» **EXERCISE INSTRUCTIONS**
Take the lines from the one with "Eine natürliche Umgebung, schön" to the end of the listing, both ends included, and quote them exactly, leaving pictures out.

» **DATA TO EXAMINE**

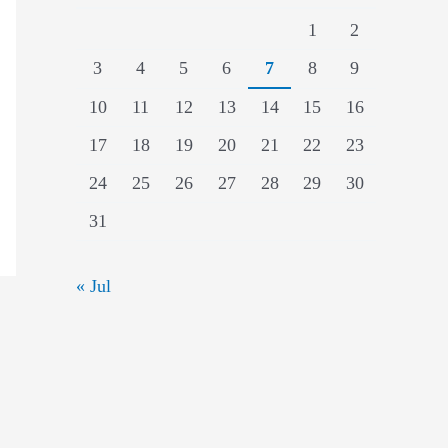
1
2
3
4
5
6
7
8
9
10
11
12
13
14
15
16
17
18
19
20
21
22
23
24
25
26
27
28
29
30
31
« Jul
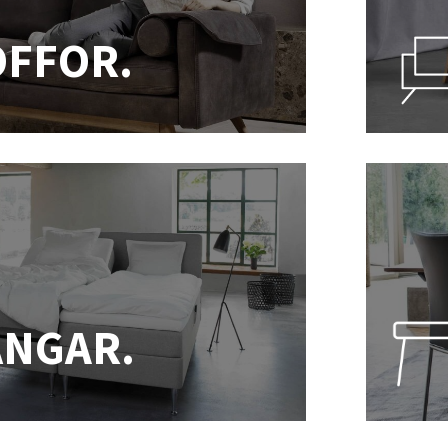
OFFOR.
ÄNGAR.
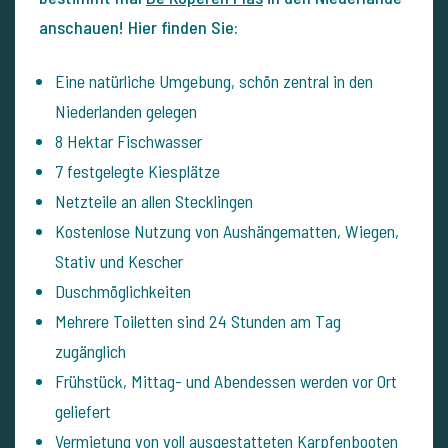
anschauen! Hier finden Sie:
Eine natürliche Umgebung, schön zentral in den
Niederlanden gelegen
8 Hektar Fischwasser
7 festgelegte Kiesplätze
Netzteile an allen Stecklingen
Kostenlose Nutzung von Aushängematten, Wiegen,
Stativ und Kescher
Duschmöglichkeiten
Mehrere Toiletten sind 24 Stunden am Tag
zugänglich
Frühstück, Mittag- und Abendessen werden vor Ort
geliefert
Vermietung von voll ausgestatteten Karpfenbooten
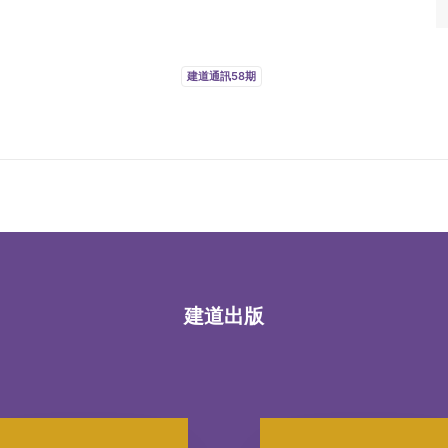
建道通訊58期
建道出版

» **THE ANSWER**
Eine natürliche Umgebung, schön zentral in den
Niederlanden gelegen
8 Hektar Fischwasser
7 festgelegte Kiesplätze
Netzteile an allen Stecklingen
Kostenlose Nutzung von Aushängematten, Wiegen,
Stativ und Kescher
Duschmöglichkeiten
Mehrere Toiletten sind 24 Stunden am Tag
zugänglich
Frühstück, Mittag- und Abendessen werden vor Ort
geliefert
Vermietung von voll ausgestatteten Karpfenbooten
建道通訊58期
建道出版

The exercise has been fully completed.